Career Development

Current Trends in Career Development

Career DevelopmentThe world of work has been changing rapidly in the last few decades due to new technology, changes in the organization of work, shifting requirements for worker knowledge and skill, and a global labor surplus (Herr & Cramer, 1996). All these changes affect the career development of individuals over the life span. Current trends for the area of career development include the following:

  1. Substantial changes will continue to occur in the occupational, economic, industrial, and social environ­ments and structures, and these changes will influence individual career development. For example, the use and sophistication of technology have increased dra­matically. New jobs are created, and the need for other jobs is reduced or even eliminated, thus requiring more workers to change jobs or even move to another oc­cupational group.

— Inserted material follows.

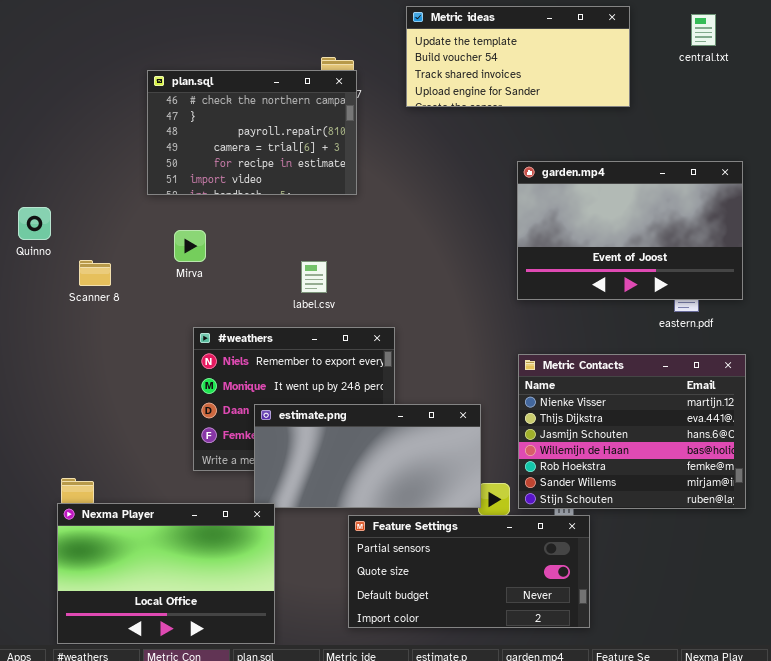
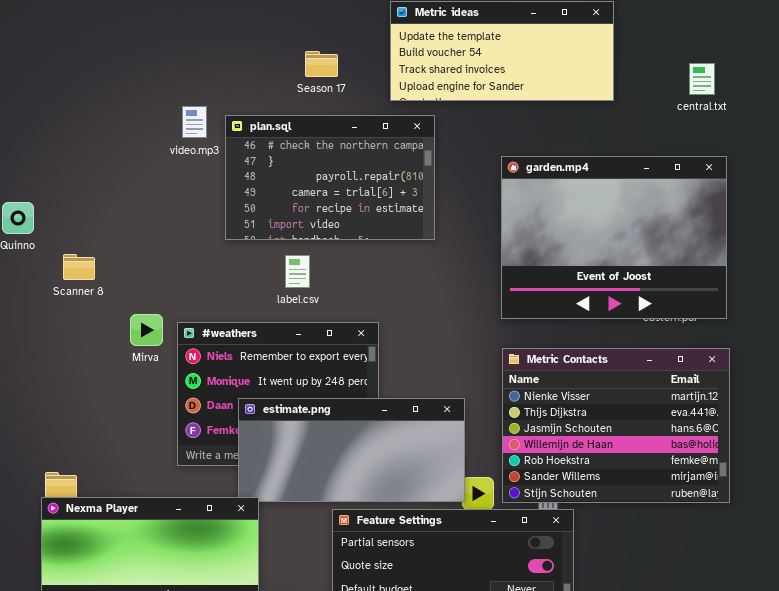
central.txt: [691,14,716,46] -> [689,63,715,95], moved
plan.sql: [147,70,357,195] -> [225,115,435,240], moved
garden.mp4: [517,161,743,300] -> [501,156,727,319], resized
Mirva: [174,230,206,262] -> [130,314,163,346], moved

  2. As job opportunities shift, there will be more par­ticipation in retraining programs.
  3. There is a greater need for a better educated work force. There are fewer opportunities for an unskilled work force because the jobs they do are done for less money in underdeveloped countries. A survey by the National Alliance of Business (1990) found that 64% of the companies responding were dissatisfied with the reading, writing, and reasoning skills of today’s enter­ing work force.
  4. Flexibility in work schedules (e.g., job sharing. part-time work) will likely increase, giving more options to workers with particular needs.

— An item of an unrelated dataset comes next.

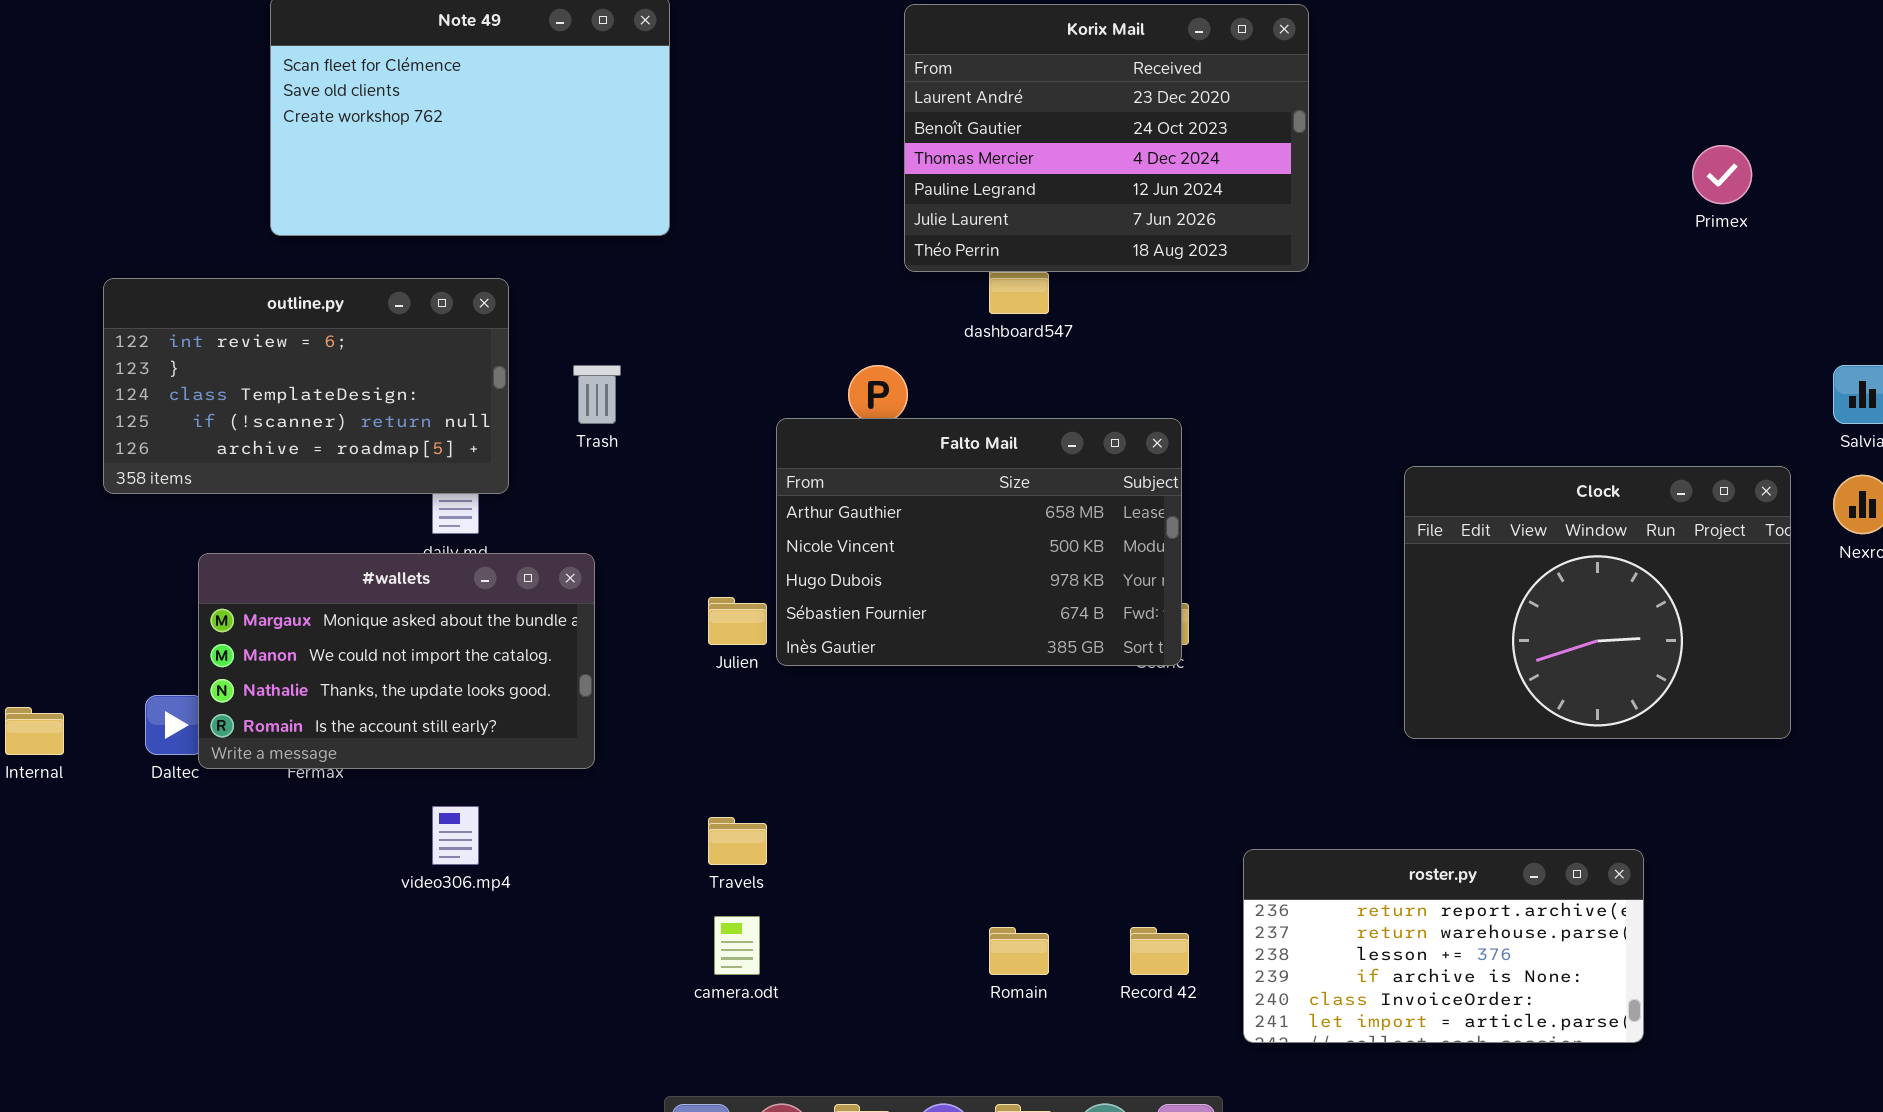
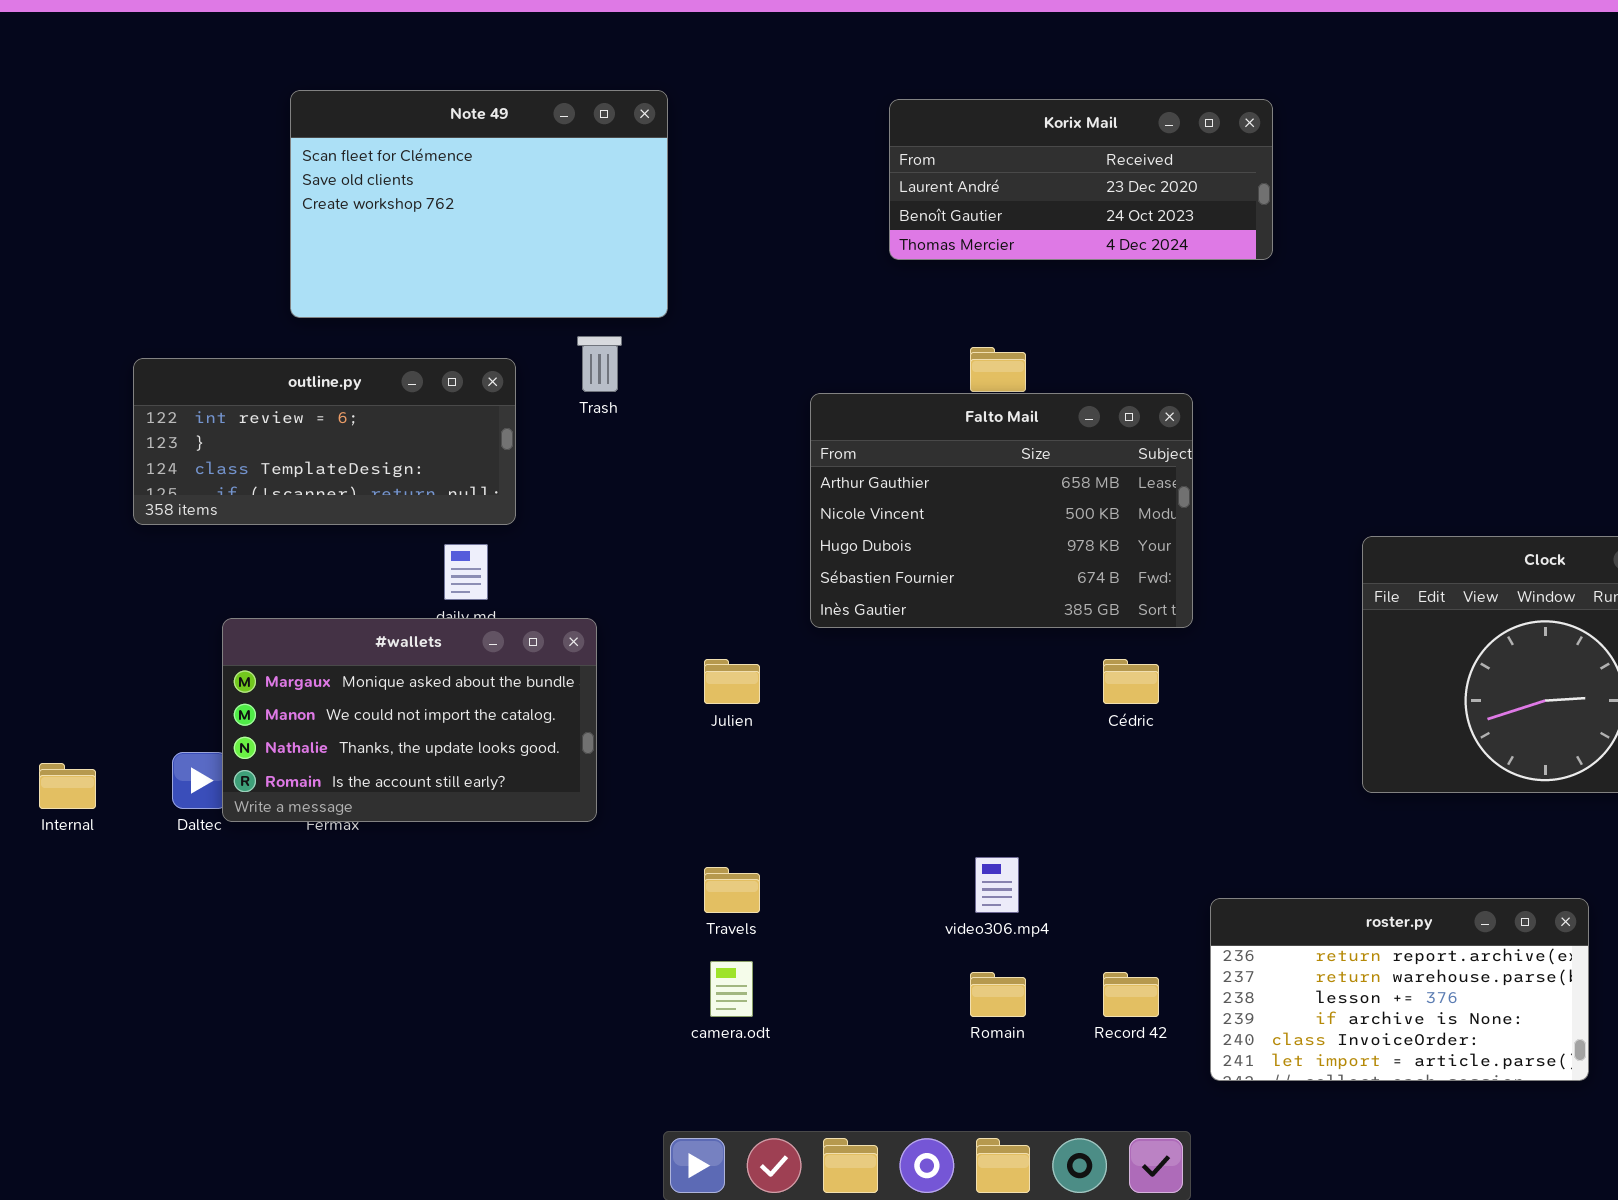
Korix Mail: [904,4,1309,272] -> [889,99,1273,260], resized
outline.py: [103,278,509,494] -> [133,358,516,525], resized
Trash: [573,365,621,424] -> [577,336,622,392], moved
Falto Mail: [776,418,1182,666] -> [810,393,1193,628], moved
video306.mp4: [432,806,479,865] -> [975,857,1019,913], moved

  5. There will be even greater attention to the career development of a more diverse population. The work force today includes more women, members of racial and ethnic groups, openly homosexual and bisexual in­dividuals, and persons with various types of disabilities.

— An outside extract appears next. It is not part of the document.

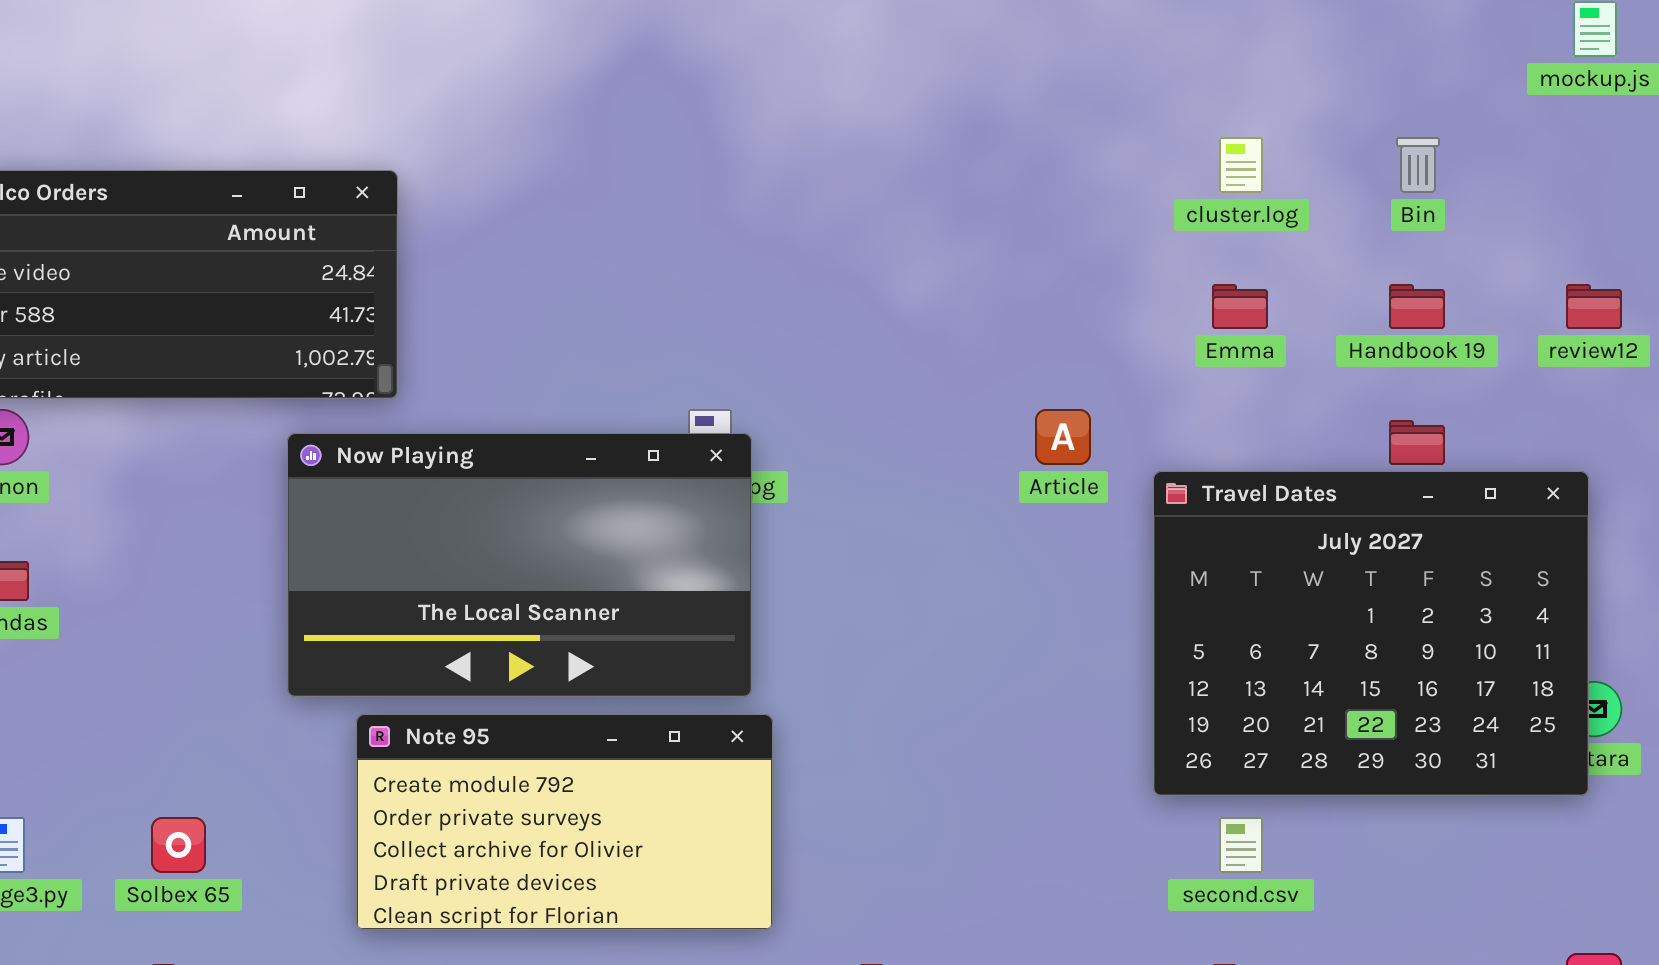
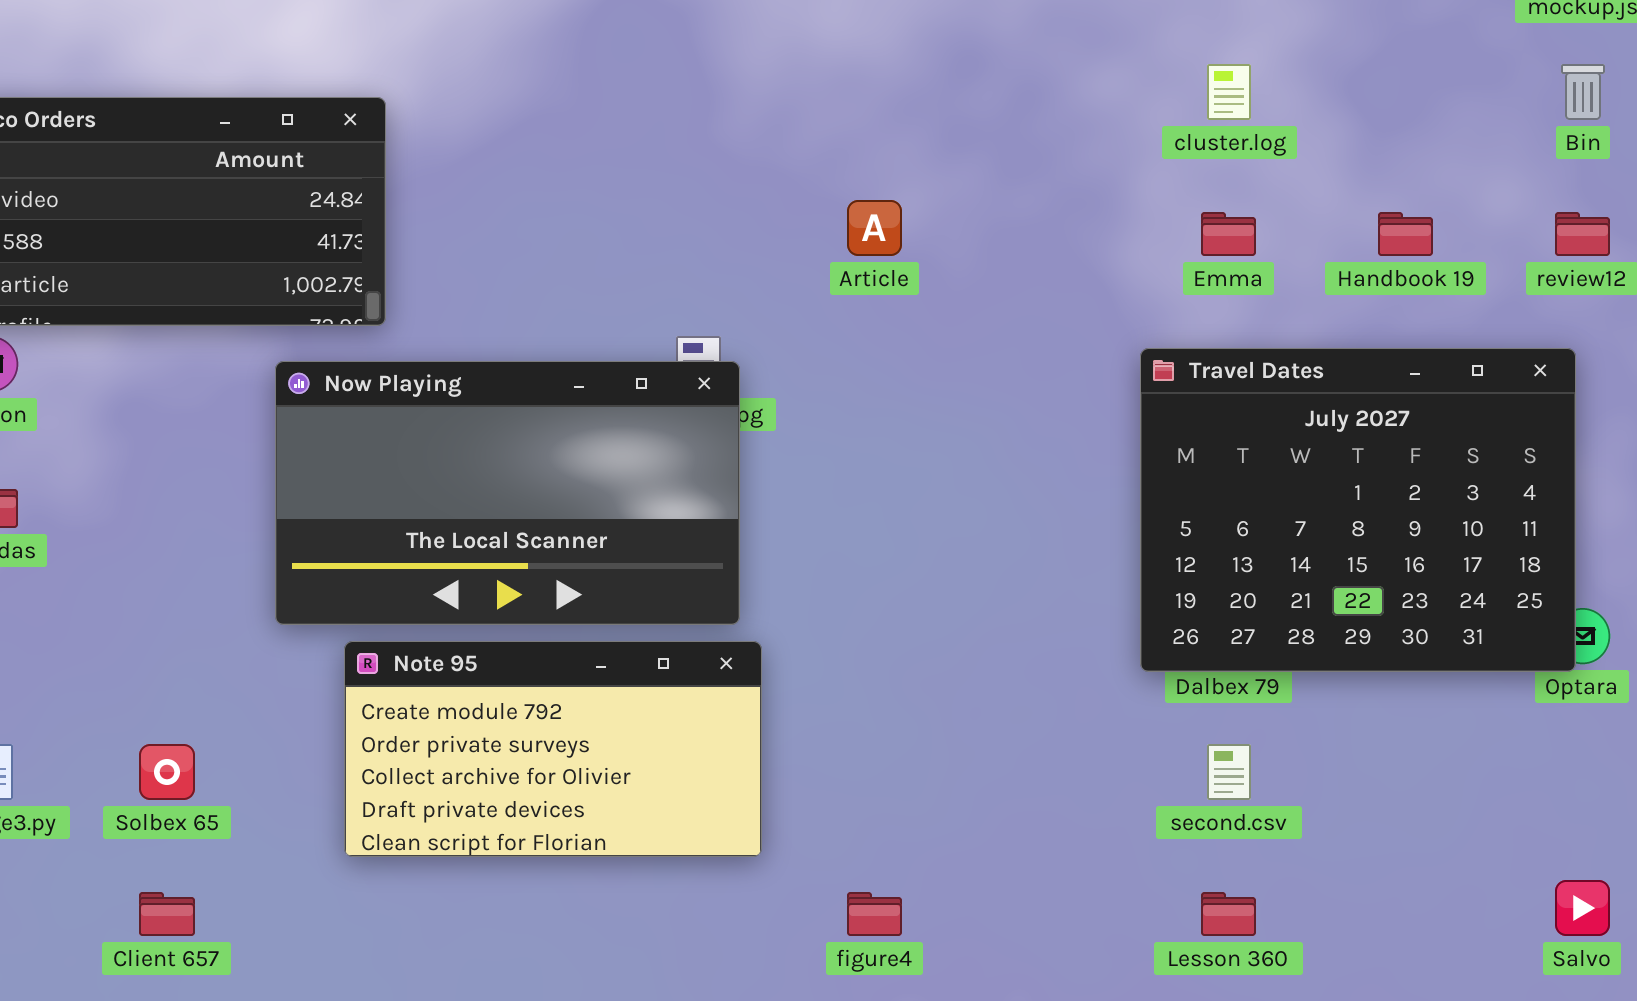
Bin: [1396,137,1440,193] -> [1561,64,1605,120], moved
Article: [1035,409,1091,465] -> [847,200,902,256], moved
Travel Dates: [1153,471,1589,796] -> [1140,348,1576,672], moved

  6. There is a greater awareness of the need to at­tend to career development issues across the life span.
  7. As the “baby boom” cohort approaches the tra­ditional retirement age, there is an increasing interest in research concerning the decision to retire. Although financial status is a critical factor in the decision to retire, physical limitations and health problems and psychological factors such as satisfaction with career attainment and anxieties about separation from the workplace also play a role.